What to read this week

Word’s pick: “Maestra” by L.S. Hilton

This compelling novel is like “Fifty Shades of Grey” meets “American Psycho,” with the added allure of a classic Ian Fleming jaunt across Europe. For main character Judith, her first murder is an accident, the cover-up less so, and corporate espionage, selling forged paintings, and dealing with Italian gangsters just gets easier from there. Come to the book for the compelling discussion of Renaissance painter Artemisia Gentileschi, but stay for the anonymous orgies.

— Ashanti White-Wallace, Word [126 Franklin St. at Milton Street in Greenpoint, (718) 383–0096, www.wordbrooklyn.com].

Greenlight Bookstore’s pick: “From a Broken Bottle Traces of Perfume Still Emanate” by Nathaniel Mackey

A poetic jazz fantasia in prose, N’s ongoing correspondence with the enigmatic Angel of Dust turns the epistolary novel on its ear — and then turns the ear inside out. Through musical shifts within the ever-evolving Mystic Horn Society, readers are treated to a musicological, linguistic, and philosophical examination of the purpose of art. This dialogue between invisible entities is an ongoing epic for the spirit tongues of the ages.

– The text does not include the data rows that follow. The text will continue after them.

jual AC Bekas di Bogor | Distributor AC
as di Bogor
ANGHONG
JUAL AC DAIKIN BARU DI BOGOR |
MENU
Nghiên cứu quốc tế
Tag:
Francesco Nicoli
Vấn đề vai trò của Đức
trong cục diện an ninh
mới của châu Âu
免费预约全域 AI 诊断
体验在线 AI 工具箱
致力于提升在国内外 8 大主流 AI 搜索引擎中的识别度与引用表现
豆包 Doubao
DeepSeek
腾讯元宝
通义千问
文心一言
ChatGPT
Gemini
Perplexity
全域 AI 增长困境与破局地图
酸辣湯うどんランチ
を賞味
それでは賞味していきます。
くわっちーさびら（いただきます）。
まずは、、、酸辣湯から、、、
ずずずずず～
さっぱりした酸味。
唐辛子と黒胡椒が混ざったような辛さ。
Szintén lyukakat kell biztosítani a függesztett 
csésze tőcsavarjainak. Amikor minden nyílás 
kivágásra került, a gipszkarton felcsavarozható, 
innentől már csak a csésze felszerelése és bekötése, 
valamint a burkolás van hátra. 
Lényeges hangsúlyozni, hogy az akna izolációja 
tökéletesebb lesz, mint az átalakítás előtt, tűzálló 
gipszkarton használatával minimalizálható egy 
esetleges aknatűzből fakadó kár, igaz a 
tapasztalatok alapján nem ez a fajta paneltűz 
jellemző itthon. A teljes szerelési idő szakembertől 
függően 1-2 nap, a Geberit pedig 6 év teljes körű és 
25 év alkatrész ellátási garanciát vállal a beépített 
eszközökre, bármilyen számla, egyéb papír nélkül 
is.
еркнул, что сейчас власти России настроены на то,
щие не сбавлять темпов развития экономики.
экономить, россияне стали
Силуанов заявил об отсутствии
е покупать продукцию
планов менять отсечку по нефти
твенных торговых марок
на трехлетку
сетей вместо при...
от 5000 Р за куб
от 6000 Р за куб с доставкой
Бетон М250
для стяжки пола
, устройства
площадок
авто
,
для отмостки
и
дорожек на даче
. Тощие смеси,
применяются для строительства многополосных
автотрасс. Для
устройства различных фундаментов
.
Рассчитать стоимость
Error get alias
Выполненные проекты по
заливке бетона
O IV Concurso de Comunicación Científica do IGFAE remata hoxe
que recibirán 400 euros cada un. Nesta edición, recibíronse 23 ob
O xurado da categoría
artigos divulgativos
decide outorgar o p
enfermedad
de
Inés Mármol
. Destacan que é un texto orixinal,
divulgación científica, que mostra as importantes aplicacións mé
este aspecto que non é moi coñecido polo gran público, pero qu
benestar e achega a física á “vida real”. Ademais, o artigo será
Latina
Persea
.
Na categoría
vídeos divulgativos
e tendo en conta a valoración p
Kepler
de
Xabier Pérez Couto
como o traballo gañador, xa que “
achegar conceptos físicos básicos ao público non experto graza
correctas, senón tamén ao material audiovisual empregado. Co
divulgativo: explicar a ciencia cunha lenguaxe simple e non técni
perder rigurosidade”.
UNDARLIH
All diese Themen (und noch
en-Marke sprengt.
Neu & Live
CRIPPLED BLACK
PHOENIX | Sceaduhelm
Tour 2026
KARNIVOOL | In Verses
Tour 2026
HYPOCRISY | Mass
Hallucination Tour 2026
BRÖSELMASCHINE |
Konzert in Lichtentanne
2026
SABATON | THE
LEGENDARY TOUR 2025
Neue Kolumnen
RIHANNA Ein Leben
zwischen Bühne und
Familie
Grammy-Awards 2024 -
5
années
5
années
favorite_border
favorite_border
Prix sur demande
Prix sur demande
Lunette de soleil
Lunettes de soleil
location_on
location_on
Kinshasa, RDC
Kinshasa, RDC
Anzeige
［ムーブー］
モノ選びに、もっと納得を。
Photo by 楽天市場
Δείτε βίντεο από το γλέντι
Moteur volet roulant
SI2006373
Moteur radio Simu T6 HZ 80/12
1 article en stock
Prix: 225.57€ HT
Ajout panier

— Jarrod Annis, Greenlight Bookstore [686 Fulton St. between S. Elliott Place and S. Portland Avenue in Fort Greene, (718) 246–0200, www.greenlightbookstore.com].

Community Bookstore’s pick: “Watch and Ward” by Henry James

Why read this early, disowned novel by an author best known for his much later work? Frankly, it is an oddity, and an oddly good one at that — a story about a wealthy bachelor who raises an orphan in hopes of making her his wife. Many of James’s later preoccupations — propriety, class, Americans versus Europeans — are all here in utero, touched on quickly, as if the author doesn’t quite want to spoil anything. James’s sentences sprawl, sure, but they show off a self-conscious desire for a style he has yet to find. It is a spot of immaturity for a comically mature novelist.

— Hal Hlavinka, Community Bookstore [43 Seventh Ave. between Carroll Street and Garfield Place in Park Slope, (718) 783–3075, www.communitybookstore.net].